- Prompt -
Every line below from the one with "Reconocer el Activo/Pasivo por Impuesto" through the one with "29 oct. 2024, 23:51" should be retyped exactly, both ends included; no other lines and no pictures.

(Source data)
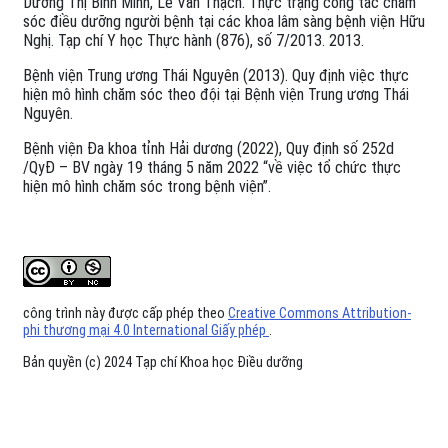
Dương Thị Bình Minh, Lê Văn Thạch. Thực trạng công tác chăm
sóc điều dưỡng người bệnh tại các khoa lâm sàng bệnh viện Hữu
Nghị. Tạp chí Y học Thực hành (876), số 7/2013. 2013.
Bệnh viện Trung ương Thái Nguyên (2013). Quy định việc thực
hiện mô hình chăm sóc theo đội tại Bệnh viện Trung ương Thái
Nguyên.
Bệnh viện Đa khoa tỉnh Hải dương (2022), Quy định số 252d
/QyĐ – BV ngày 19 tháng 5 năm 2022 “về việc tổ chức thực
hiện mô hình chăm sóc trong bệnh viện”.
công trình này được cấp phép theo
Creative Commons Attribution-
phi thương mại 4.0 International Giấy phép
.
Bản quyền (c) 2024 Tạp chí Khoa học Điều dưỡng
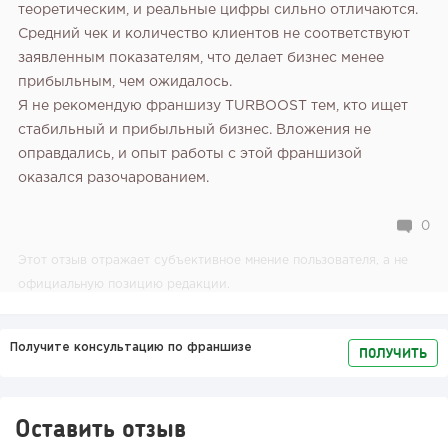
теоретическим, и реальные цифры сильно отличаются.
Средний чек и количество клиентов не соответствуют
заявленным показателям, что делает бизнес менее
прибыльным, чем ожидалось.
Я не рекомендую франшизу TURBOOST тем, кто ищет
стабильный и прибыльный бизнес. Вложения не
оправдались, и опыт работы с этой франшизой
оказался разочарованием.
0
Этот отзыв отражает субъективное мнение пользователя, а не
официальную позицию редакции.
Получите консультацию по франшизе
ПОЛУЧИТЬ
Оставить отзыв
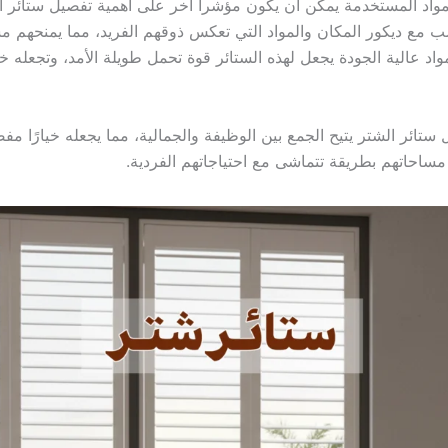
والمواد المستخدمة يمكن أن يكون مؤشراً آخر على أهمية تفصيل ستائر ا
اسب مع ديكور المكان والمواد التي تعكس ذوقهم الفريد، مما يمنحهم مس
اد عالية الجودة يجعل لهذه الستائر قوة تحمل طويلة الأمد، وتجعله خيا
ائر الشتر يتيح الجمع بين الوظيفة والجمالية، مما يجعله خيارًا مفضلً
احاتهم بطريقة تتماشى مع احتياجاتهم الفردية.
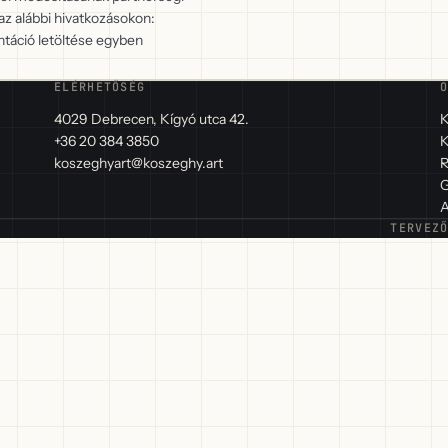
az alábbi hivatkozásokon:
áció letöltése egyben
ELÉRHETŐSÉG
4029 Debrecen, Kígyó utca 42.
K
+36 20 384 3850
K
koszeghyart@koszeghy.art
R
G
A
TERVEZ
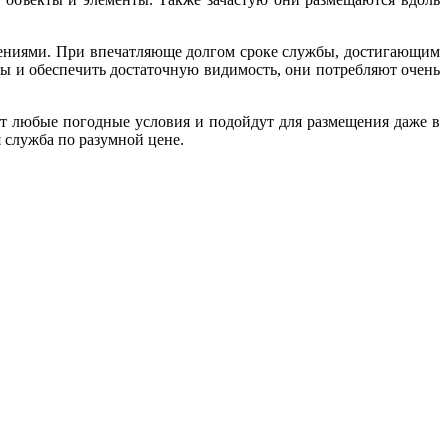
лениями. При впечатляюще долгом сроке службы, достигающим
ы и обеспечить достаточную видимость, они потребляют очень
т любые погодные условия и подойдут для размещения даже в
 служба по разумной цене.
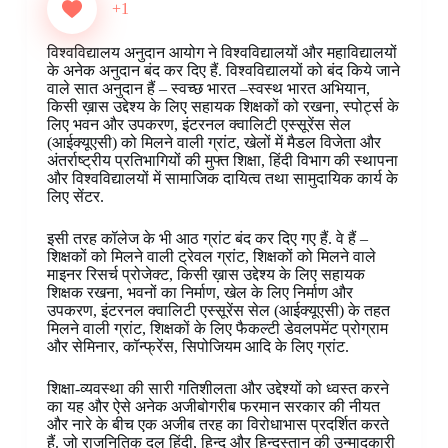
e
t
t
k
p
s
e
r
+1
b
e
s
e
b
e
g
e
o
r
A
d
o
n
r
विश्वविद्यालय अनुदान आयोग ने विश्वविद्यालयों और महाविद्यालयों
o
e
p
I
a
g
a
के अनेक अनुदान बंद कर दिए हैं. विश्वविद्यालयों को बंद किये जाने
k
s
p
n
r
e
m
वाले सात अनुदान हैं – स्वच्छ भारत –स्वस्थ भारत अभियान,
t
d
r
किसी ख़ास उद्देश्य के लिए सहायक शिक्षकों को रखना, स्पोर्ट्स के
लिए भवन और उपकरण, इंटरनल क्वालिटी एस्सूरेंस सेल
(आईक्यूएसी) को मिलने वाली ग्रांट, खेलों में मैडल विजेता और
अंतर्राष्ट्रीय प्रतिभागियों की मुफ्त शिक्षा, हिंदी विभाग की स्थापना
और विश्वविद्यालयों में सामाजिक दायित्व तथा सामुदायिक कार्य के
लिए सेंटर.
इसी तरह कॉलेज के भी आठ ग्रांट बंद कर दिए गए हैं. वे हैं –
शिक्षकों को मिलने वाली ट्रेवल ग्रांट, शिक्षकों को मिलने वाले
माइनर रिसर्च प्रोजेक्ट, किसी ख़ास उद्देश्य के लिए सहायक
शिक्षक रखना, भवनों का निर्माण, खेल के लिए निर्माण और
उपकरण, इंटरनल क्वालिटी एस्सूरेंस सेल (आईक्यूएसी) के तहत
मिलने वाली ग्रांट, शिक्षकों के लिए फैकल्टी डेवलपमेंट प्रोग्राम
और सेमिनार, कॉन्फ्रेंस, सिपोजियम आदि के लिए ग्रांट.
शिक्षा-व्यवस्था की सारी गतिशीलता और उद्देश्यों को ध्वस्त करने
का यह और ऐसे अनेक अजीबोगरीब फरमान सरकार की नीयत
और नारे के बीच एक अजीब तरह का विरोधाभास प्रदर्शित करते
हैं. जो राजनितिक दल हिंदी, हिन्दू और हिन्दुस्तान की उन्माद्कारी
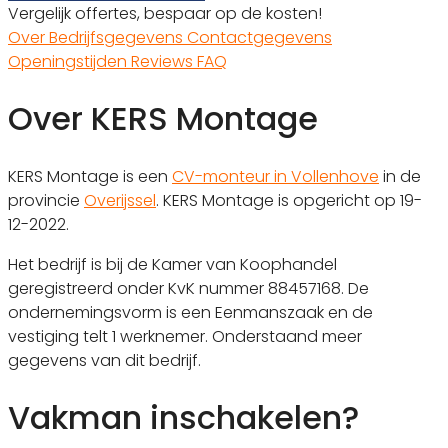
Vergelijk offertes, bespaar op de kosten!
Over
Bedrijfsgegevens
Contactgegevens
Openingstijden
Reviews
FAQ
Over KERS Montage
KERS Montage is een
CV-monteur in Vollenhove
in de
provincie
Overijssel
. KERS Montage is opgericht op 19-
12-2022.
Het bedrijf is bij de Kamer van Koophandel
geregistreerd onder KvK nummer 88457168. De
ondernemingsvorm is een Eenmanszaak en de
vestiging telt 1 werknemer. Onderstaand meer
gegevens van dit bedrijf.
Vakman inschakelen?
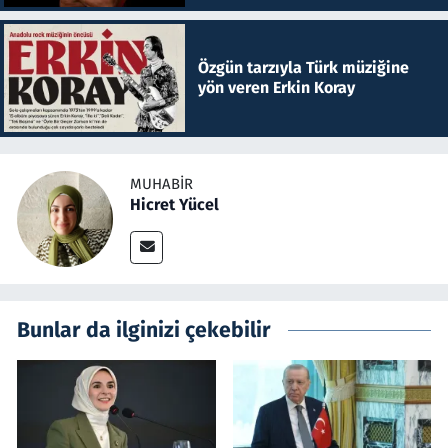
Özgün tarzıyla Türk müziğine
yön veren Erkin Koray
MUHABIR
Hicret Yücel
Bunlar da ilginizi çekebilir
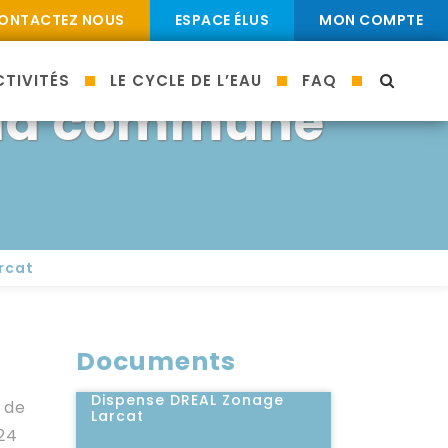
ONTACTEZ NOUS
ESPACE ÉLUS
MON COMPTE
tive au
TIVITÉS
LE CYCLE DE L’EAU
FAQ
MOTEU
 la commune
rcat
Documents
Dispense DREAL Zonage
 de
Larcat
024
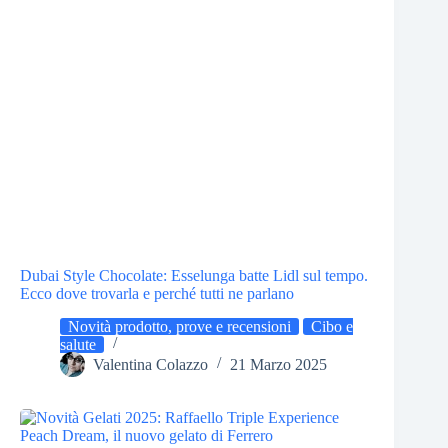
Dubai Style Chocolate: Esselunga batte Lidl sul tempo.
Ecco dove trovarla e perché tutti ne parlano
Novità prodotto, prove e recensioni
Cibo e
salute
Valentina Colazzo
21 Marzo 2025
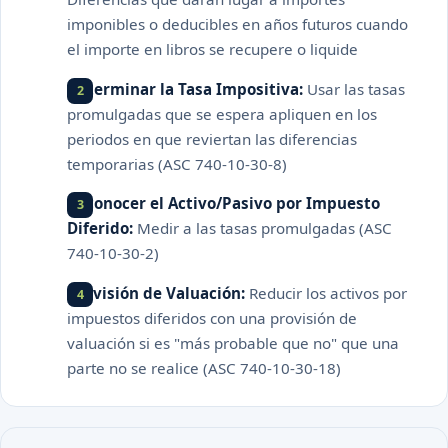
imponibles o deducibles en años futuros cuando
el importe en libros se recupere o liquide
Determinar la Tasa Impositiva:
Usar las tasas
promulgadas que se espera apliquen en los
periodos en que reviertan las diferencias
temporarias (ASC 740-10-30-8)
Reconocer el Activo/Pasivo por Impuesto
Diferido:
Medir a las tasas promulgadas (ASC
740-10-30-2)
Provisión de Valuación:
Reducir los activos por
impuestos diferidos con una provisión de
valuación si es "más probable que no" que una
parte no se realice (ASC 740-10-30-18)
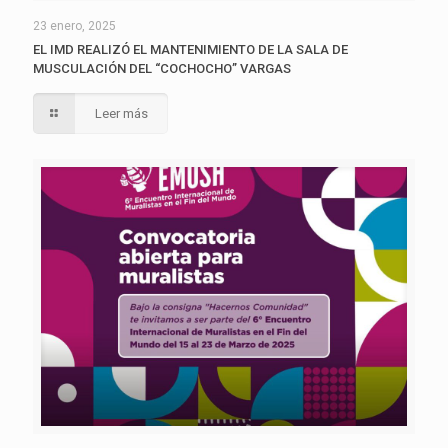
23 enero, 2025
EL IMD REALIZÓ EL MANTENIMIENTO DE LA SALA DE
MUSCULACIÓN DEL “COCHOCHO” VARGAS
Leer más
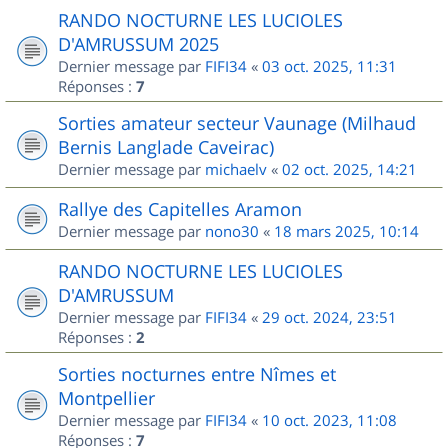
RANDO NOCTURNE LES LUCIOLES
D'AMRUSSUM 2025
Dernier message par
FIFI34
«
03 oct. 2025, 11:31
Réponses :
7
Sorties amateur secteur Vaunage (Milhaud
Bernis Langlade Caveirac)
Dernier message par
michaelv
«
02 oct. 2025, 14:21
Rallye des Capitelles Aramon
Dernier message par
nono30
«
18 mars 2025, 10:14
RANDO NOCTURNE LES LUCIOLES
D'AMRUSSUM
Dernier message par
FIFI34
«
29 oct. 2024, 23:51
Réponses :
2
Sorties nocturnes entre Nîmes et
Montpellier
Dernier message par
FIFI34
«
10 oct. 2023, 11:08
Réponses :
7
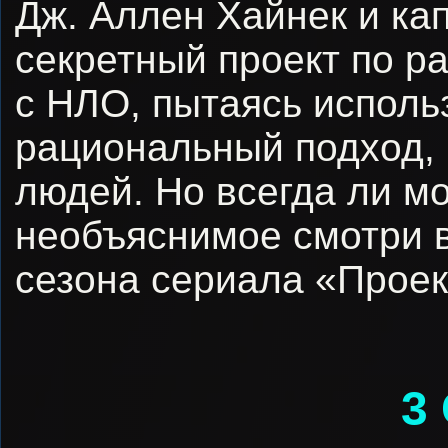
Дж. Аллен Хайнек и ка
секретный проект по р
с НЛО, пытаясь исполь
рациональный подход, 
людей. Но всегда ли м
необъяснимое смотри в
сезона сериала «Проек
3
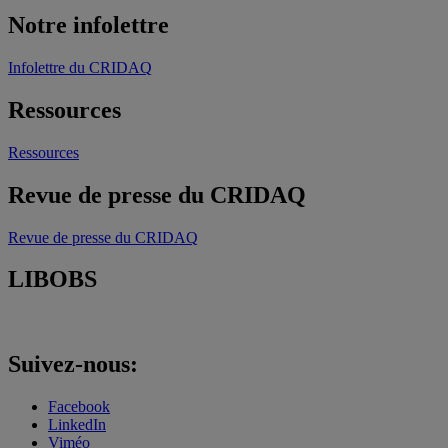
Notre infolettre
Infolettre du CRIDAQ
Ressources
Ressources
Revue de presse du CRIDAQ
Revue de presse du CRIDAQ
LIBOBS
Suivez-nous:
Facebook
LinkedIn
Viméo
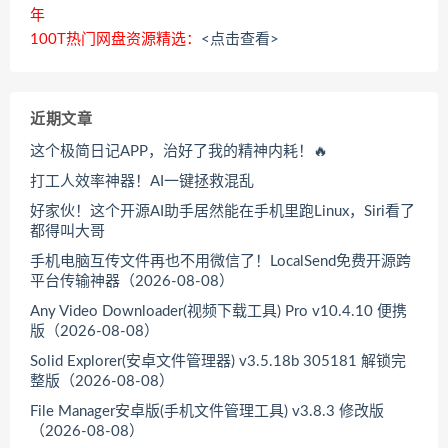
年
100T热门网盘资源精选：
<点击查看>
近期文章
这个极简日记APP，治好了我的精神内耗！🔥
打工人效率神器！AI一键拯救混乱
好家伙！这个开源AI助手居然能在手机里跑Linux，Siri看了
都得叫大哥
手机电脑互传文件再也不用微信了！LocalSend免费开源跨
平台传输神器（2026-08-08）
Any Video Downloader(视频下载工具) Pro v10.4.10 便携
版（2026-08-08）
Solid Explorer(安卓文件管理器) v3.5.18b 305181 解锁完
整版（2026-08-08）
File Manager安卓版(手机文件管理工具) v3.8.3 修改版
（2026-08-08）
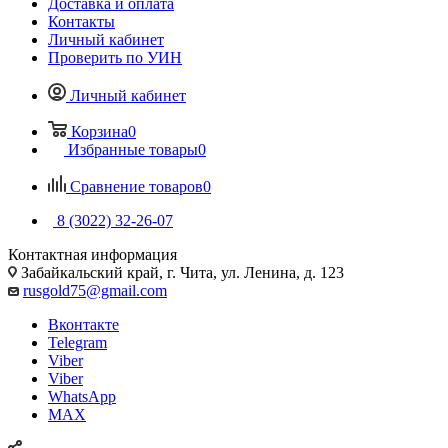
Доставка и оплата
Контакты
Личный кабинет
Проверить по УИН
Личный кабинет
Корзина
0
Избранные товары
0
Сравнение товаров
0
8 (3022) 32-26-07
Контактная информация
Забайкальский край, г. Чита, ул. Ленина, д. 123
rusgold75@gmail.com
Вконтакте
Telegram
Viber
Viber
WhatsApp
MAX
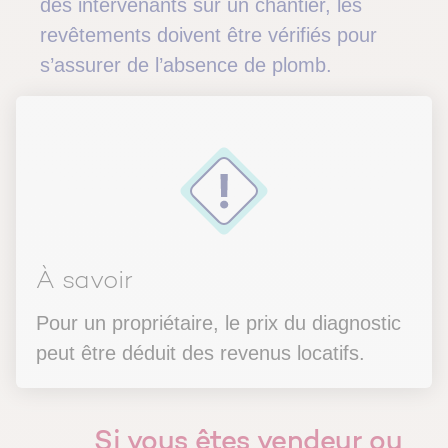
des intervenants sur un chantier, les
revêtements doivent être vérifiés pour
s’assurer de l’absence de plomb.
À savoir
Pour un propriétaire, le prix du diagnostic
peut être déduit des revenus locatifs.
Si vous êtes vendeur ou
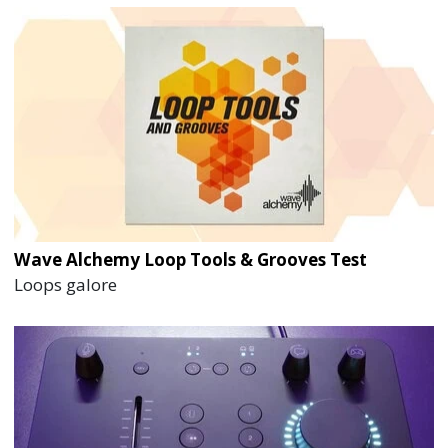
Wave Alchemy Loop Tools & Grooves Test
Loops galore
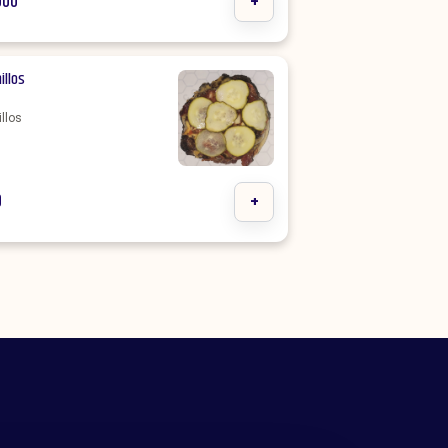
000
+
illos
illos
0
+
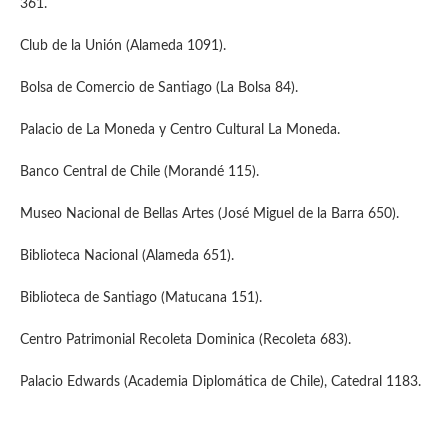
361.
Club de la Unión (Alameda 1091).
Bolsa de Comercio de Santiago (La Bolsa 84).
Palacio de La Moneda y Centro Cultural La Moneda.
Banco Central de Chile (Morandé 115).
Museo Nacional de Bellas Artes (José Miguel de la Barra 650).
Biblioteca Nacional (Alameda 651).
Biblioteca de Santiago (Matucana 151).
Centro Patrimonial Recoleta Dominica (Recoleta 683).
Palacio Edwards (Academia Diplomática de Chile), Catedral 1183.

- Task result -
Reconocer el Activo/Pasivo por Impuesto
Diferido:
Medir a las tasas promulgadas (ASC
740-10-30-2)
Provisión de Valuación:
Reducir los activos por
impuestos diferidos con una provisión de
valuación si es "más probable que no" que una
parte no se realice (ASC 740-10-30-18)
23 enero, 2025
EL IMD REALIZÓ EL MANTENIMIENTO DE LA SALA DE
MUSCULACIÓN DEL “COCHOCHO” VARGAS
Leer más
RANDO NOCTURNE LES LUCIOLES
D'AMRUSSUM 2025
Dernier message par
FIFI34
«
03 oct. 2025, 11:31
Réponses :
7
Sorties amateur secteur Vaunage (Milhaud
Bernis Langlade Caveirac)
Dernier message par
michaelv
«
02 oct. 2025, 14:21
Rallye des Capitelles Aramon
Dernier message par
nono30
«
18 mars 2025, 10:14
RANDO NOCTURNE LES LUCIOLES
D'AMRUSSUM
Dernier message par
FIFI34
«
29 oct. 2024, 23:51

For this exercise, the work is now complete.